The standard of care, for negligence actions, is not concerned with mental deficiencies.  According to tort law incompetence is not an excuse.  An individual with an IQ well below average is held to the standard of the reasonably prudent person for a normal IQ.  Physical deficiencies take on a different standard though.  Physical attributes and deficiencies are measured by the reasonably prudent person with that condition.  Someone who is blind will be measured against the reasonably prudent blind person.  A person who is a master rifleman will be measured against the reasonably prudent person with the same skills, eyesight, etc. as a master rifleman.

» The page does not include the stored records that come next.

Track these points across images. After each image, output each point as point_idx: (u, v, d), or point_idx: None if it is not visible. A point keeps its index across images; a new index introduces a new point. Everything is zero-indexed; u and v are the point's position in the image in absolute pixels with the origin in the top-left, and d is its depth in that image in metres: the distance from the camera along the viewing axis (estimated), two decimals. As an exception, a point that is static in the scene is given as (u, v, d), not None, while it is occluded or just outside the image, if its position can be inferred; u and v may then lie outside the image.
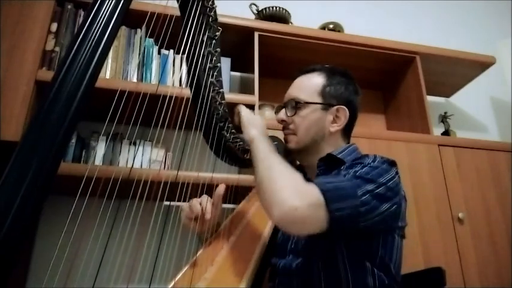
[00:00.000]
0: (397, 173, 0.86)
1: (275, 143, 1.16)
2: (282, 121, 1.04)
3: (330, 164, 0.95)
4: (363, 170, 0.81)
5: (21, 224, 0.41)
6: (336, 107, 0.99)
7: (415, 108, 1.88)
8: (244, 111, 0.97)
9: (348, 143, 1.04)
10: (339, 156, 0.94)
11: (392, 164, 0.87)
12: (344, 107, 1.00)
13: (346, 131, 1.03)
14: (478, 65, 2.04)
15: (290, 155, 1.04)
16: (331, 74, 1.03)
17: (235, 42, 1.71)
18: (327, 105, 0.99)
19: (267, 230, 0.91)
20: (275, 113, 1.14)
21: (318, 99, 1.00)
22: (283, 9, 1.85)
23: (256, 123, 0.93)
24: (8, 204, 0.41)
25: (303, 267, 0.84)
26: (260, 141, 0.87)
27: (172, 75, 1.57)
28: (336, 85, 1.01)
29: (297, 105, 1.00)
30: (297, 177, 0.76)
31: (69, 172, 1.20)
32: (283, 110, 1.04)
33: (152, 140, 1.49)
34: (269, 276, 0.95)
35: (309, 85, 1.02)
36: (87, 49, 0.48)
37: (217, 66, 0.84)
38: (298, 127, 1.00)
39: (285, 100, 1.05)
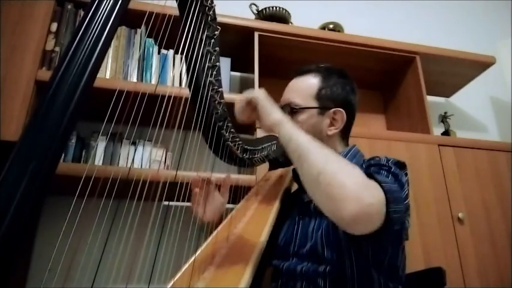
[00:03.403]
0: (406, 174, 0.86)
1: (274, 142, 1.16)
2: None
3: None
4: (393, 170, 0.80)
5: (20, 222, 0.41)
6: (332, 110, 0.97)
7: (415, 108, 1.88)
8: (260, 94, 0.87)
9: (347, 144, 1.03)
10: None
11: (403, 166, 0.88)
12: (341, 110, 0.98)
13: (345, 133, 1.01)
14: (478, 65, 2.04)
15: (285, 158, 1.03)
16: (327, 75, 1.00)
17: (235, 42, 1.72)
18: (323, 109, 0.97)
19: (266, 230, 0.91)
20: None
21: (314, 103, 0.97)
22: (283, 9, 1.85)
23: (276, 108, 0.85)
24: (7, 203, 0.41)
25: (308, 272, 0.84)
26: (293, 126, 0.80)
27: (171, 75, 1.58)
28: (332, 87, 0.99)
29: (293, 110, 0.97)
30: (356, 168, 0.71)
31: (69, 172, 1.21)
32: None
33: (152, 140, 1.49)
34: (272, 277, 0.95)
35: (304, 88, 0.99)
36: (85, 48, 0.48)
37: (216, 65, 0.84)
38: None
39: (281, 104, 1.01)
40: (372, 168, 0.83)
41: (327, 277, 0.81)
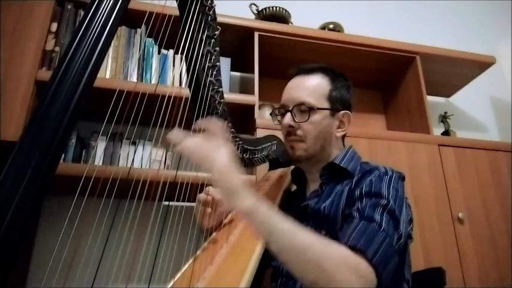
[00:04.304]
0: (403, 186, 0.86)
1: (274, 142, 1.16)
2: (289, 127, 0.96)
3: (333, 172, 0.95)
4: (390, 206, 0.77)
5: (20, 222, 0.41)
6: (342, 112, 0.99)
7: (415, 108, 1.88)
8: (219, 172, 0.67)
9: (344, 144, 1.04)
10: (342, 164, 0.94)
11: (403, 179, 0.88)
12: (348, 112, 1.00)
13: (345, 134, 1.04)
14: (478, 65, 2.04)
15: (291, 159, 1.02)
16: (334, 77, 1.01)
17: (235, 42, 1.71)
18: (334, 111, 0.98)
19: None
20: (271, 114, 1.09)
21: (326, 105, 0.97)
22: (283, 9, 1.85)
23: (246, 189, 0.68)
24: (7, 203, 0.41)
25: None
26: (268, 211, 0.68)
27: (171, 75, 1.58)
28: (340, 89, 1.00)
29: (310, 109, 0.94)
30: (343, 251, 0.66)
31: (69, 172, 1.20)
32: (289, 114, 0.96)
33: (152, 140, 1.49)
34: (271, 277, 0.95)
35: (316, 89, 0.97)
36: (85, 48, 0.48)
37: (216, 65, 0.84)
38: (308, 134, 0.95)
39: (291, 103, 0.97)
40: (367, 206, 0.77)
41: None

There are supplemental standards of care that are frequently used in negligence actions.  These include children, common carriers (innkeepers, airlines, etc.), and professionals. 



In a negligence action the plaintiff should find that finding (1) duty; (2) breach of duty; and (3) damages are straightforward.  The question that remains is: what is the difference between actual and proximate cause?

In a negligence action suit, the plaintiff must definitively prove that the defendant was both the proximate and actual cause of the injury.  The definition of actual cause is that “if not for the action by defendant the injury would not have occurred.” It is easier to think of this as the “But for” test.  “But for Dana leaving her skateboard on the steps Peter would not have slipped on it and broken his leg.” Here the leaving of the skateboard on the steps was the actual cause of Peter’s injury. 

Not only does the negligent actions by the defendant need to meet the “but for” test for actual cause but it must also be the proximate cause, also known as legal causation.  In order for the proximate cause prong to be met the defendant’s actions must have been reasonably foreseeable.  Courts are reluctant to find a defendant guilty of negligence when his actions, even though they were the actual cause, were interrupted by superseding, unforeseeable actions.  For example, if Dana did not properly inspect her vehicle on a timely basis and failed to notice the brakes were worn she would be negligent if she hit another vehicle because of the faulty brakes.  However, if a bolt of lightning caused Dana’s car to accelerate into another vehicle she would not be found negligent.  This is because, even though, she was negligent in maintaining the brakes the lightning bolt was an unforeseeable intervening cause.

If a Plaintiff has met the aforementioned elements of a prima facie case then a suit in negligence may be successful.